Beanie meletakkan kaki kecilnya di atas kepalanya sambil melamun. Ia tidak mengerti mengapa ia tertangkap begitu saja.

“…”

Beanie tetaplah Beanie yang dulu.

‘Kenapa dia selalu terlihat sama setiap kali?’

Pada titik ini, kisah Kaistra yang seperti mitos perlahan kehilangan kredibilitasnya. Namun, Minhyuk hanya mendengar Beanie naik level dua kali kali ini. Ketika Beanie memakan Hidangan Dewa pertama, ia mampu naik level dua kali. Ketika ia memakan Hidangan Dewa kedua, ia hanya naik level sekali. Dengan kata lain, Beanie membutuhkan banyak EXP untuk naik level. Peningkatan dua level sekaligus berarti bahwa napas Penrus lebih kuat dari yang ia duga sebelumnya.
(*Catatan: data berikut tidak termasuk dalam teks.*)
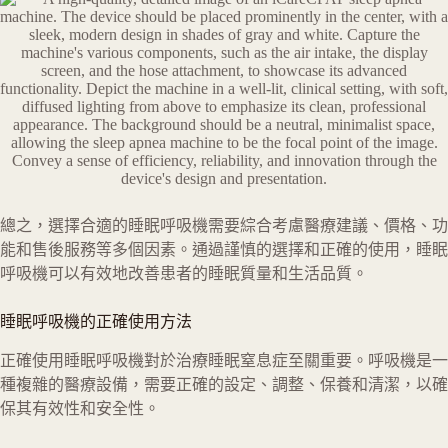
總之，選擇合適的睡眠呼吸機需要綜合考慮醫療建議、價格、功
能和售後服務等多個因素。通過謹慎的選擇和正確的使用，睡眠
呼吸機可以有效地改善患者的睡眠質量和生活品質。
睡眠呼吸機的正確使用方法
正確使用睡眠呼吸機對於治療睡眠窒息症至關重要。呼吸機是一
種複雜的醫療設備，需要正確的設定、調整、保養和清潔，以確
保其有效性和安全性。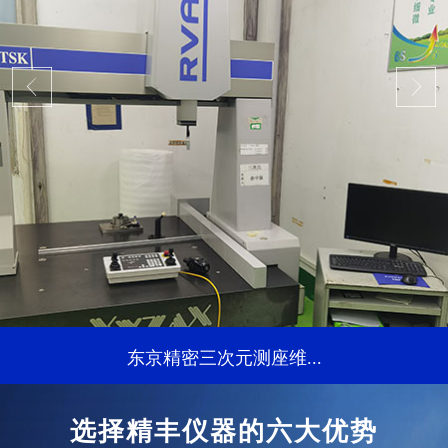
东京精密三次元测座维...
...
选择精丰仪器的六大优势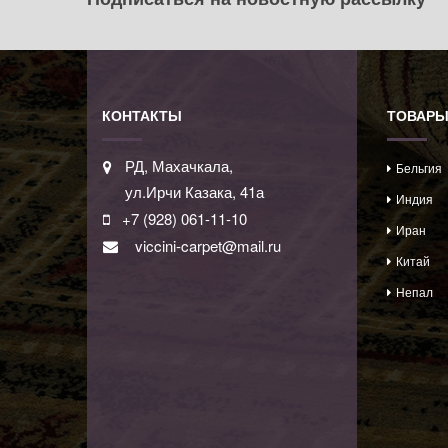
КОНТАКТЫ
ТОВАР
РД, Махачкала,
Бельгия
ул.Ирчи Казака, 41а
Индия
+7 (928) 061-11-10
Иран
viccini-carpet@mail.ru
Китай
Непал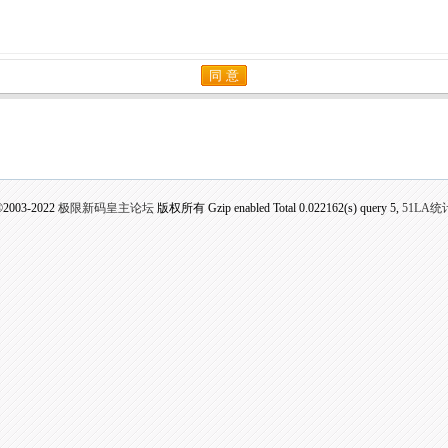
并完全同意
条款内容
同 意
©2003-2022
极限新码皇主论坛
版权所有 Gzip enabled
Total 0.022162(s) query 5,
51LA统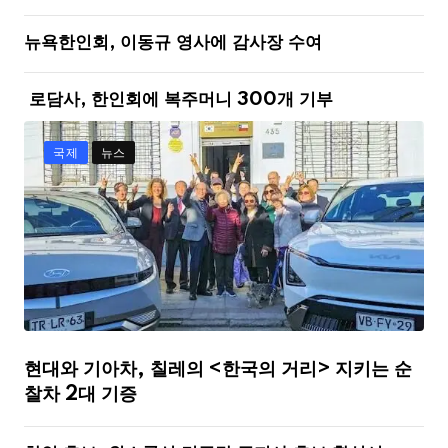
뉴욕한인회, 이동규 영사에 감사장 수여
로담사, 한인회에 복주머니 300개 기부
국제
뉴스
현대와 기아차, 칠레의 <한국의 거리> 지키는 순
찰차 2대 기증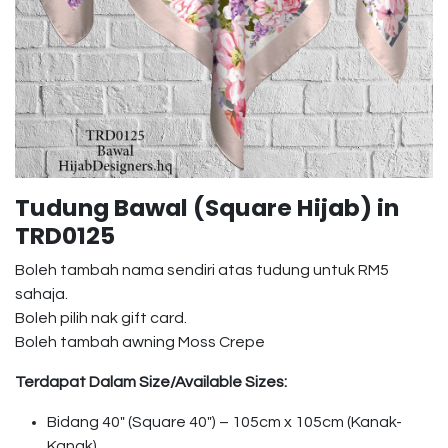
Tudung Bawal (Square Hijab) in
TRD0125
Boleh tambah nama sendiri atas tudung untuk RM5
sahaja.
Boleh pilih nak gift card.
Boleh tambah awning Moss Crepe
Terdapat Dalam Size/Available Sizes:
Bidang 40″ (Square 40″) – 105cm x 105cm (Kanak-
Kanak)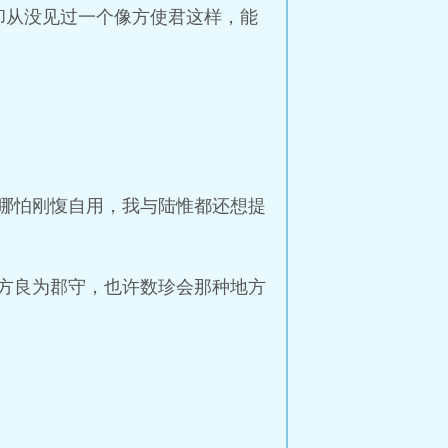
却从没见过一个像方使君这样，能
哪怕刚愎自用，我与陆惟都还想提
方良为郡守，也许数珍会那种地方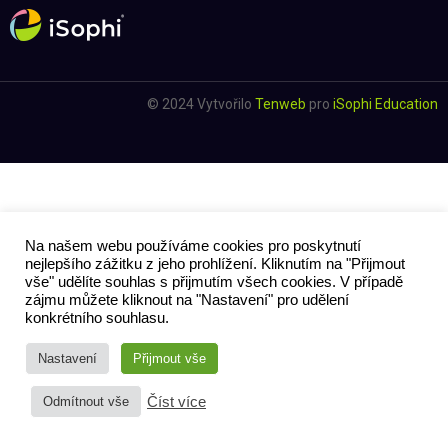
© 2024 Vytvořilo
Tenweb
pro
iSophi Education
Na našem webu používáme cookies pro poskytnutí
nejlepšího zážitku z jeho prohlížení. Kliknutím na "Přijmout
vše" udělíte souhlas s přijmutím všech cookies. V případě
zájmu můžete kliknout na "Nastavení" pro udělení
konkrétního souhlasu.
Nastavení
Přijmout vše
Číst více
Odmítnout vše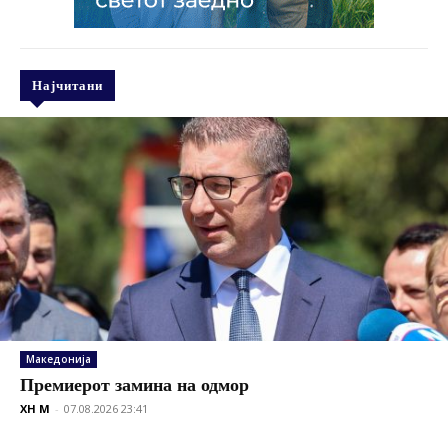
Најчитани
Македонија
Премиерот замина на одмор
XH M
-
07.08.2026 23:41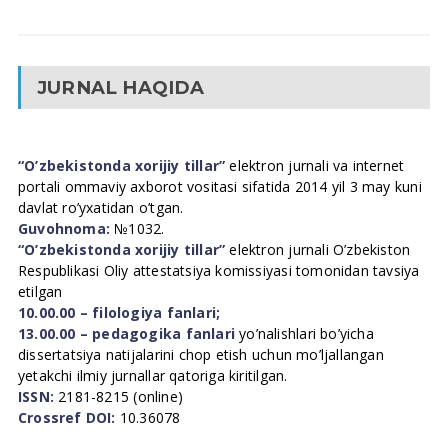
JURNAL HAQIDA
“O’zbekistonda xorijiy tillar”
elektron jurnali va internet
portali ommaviy axborot vositasi sifatida 2014 yil 3 may kuni
davlat ro’yxatidan o’tgan.
Guvohnoma:
№1032.
“O’zbekistonda xorijiy tillar”
elektron jurnali O’zbekiston
Respublikasi Oliy attestatsiya komissiyasi tomonidan tavsiya
etilgan
10.00.00 – filologiya fanlari;
13.00.00 – pedagogika fanlari
yo’nalishlari bo’yicha
dissertatsiya natijalarini chop etish uchun mo’ljallangan
yetakchi ilmiy jurnallar qatoriga kiritilgan.
ISSN:
2181-8215 (online)
Crossref DOI:
10.36078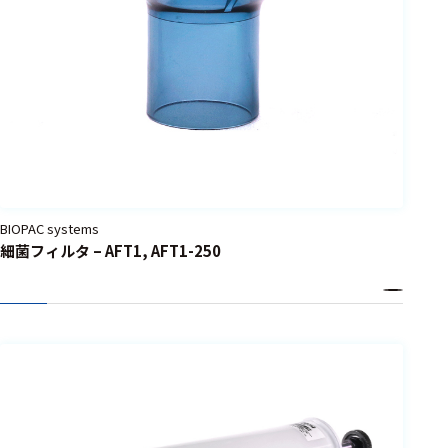
BIOPAC systems
細菌フィルタ – AFT1, AFT1-250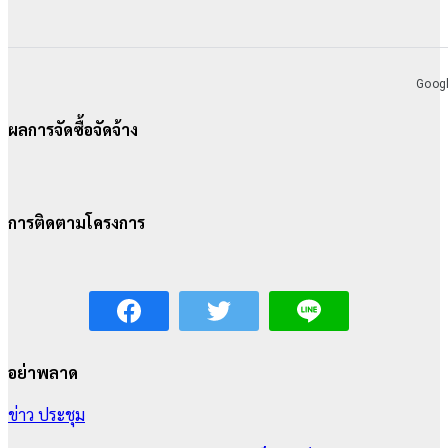
ผลการจัดซื้อจัดจ้าง
การติดตามโครงการ
อย่าพลาด
ข่าว
ประชุม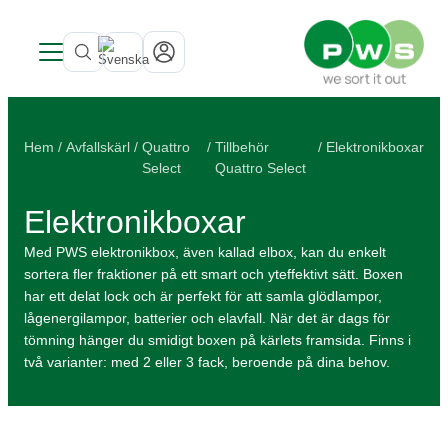
Våra produkter
Inspiration
Se alla produkter →
Hem
/
Avfallskärl
/
Quattro
/
Tillbehör
/ Elektronikboxar
Kundcase
Inomhus
Avfallskärl
Select
Quattro Select
Nyheter
Avfallskärl
Bottentömmande behållare
Bio Select matavfall
Om PWS
Bottentömmande behållare
Kärlgarage
Duo Select
Underjordsbehållare UWS
Elektronikboxar
Service that keeps things running
Kärlskåp
Publika platser
Om PWS
Fyrfackskärl
Hållbarhet
Papperskorgar
Utvecklat i Norden
Kärlservice
PWS stöttar Team Rynkeby
Med PWS elektronikbox, även kallad elbox, kan du enkelt
Produkter
Matavfall
Service och reparation
Cirkulär ekonomi
Spontanansökan
Certifieringar, Kvalite och ergonomi
Cirkulär strategi
sortera fler fraktioner på ett smart och yteffektivt sätt. Boxen
har ett delat lock och är perfekt för att samla glödlampor,
Farligt avfall
Återvinning av kärl
Från avfall till resurs
lågenergilampor, batterier och elavfall. När det är dags för
Dekaler
Hållbarhetsrapport
Purecolour®
tömning hänger du smidigt boxen på kärlets framsida. Finns i
två varianter: med 2 eller 3 fack, beroende på dina behov.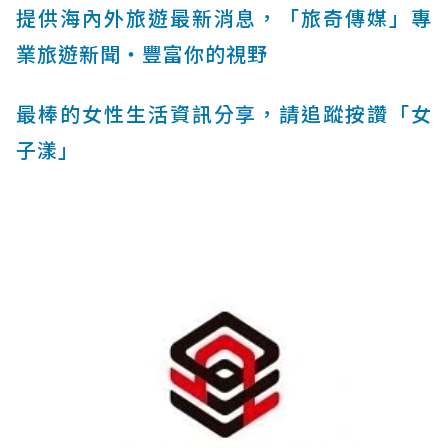
提供海內外旅遊最新消息，「旅奇傳媒」專
業旅遊新聞‧豐富你的視野
最棒的女性生活資訊分享，請追蹤按讚「女
子漾」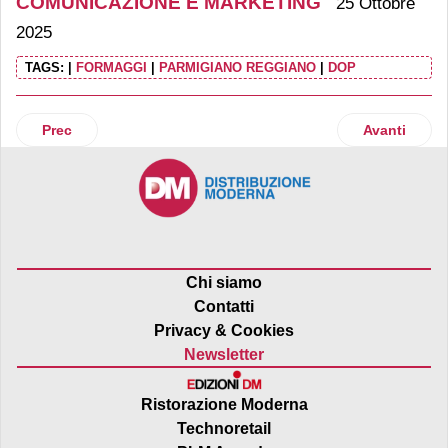
COMUNICAZIONE E MARKETING
25 Ottobre
2025
TAGS:
|
FORMAGGI
|
PARMIGIANO REGGIANO
|
DOP
Articolo precedente: Acqua Minerale San Benedetto corre in
Articolo suc
Prec
Avanti
Chi siamo
Contatti
Privacy & Cookies
Newsletter
Ristorazione Moderna
Technoretail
Minhyuk dengan cepat memeriksa jendela status Beanie.

(Topi rajut)

Pangkat: Inkarnasi Keserakahan yang Tersegel

Ras: Hewan Peliharaan

Level: 8

Serangan: 2.941

Pertahanan: 3.541

Durasi Pemanggilan per Hari: 8 jam.

Waktu Tunggu Pemanggilan: 16 jam

Kemampuan Khusus:

Alat ini akan langsung mendeteksi apakah ada obat di dekatnya.

Serangan pemilik hewan peliharaan akan meningkat sebesar 20%.

Perlindungan pemilik hewan peliharaan akan meningkat sebesar 20%.

Skill Pasif: Perlindungan Instingtif

Sekarang bisa melengkapi tiga artefak.

Syarat untuk Pertumbuhan: Darah musuhmu.

Potensi: 184

Nilai Pengalaman: 0% / 100%

“…?”

Minhyuk dapat melihat bahwa peringkat yang sebelumnya tertulis sebagai “???” telah berubah menjadi Inkarnasi Keserakahan yang Tersegel. Selain itu, terdapat perubahan signifikan pada serangan, yang meningkat lebih dari 2.000. Buff serangan dan pertahanan juga meningkat secara signifikan. Saat ia memeriksa isinya, ia melihat bahwa kondisi pertumbuhan Beanie juga telah berubah.

‘Darah musuhmu?’

Minhyuk menoleh dan menatap Beanie dengan kaget.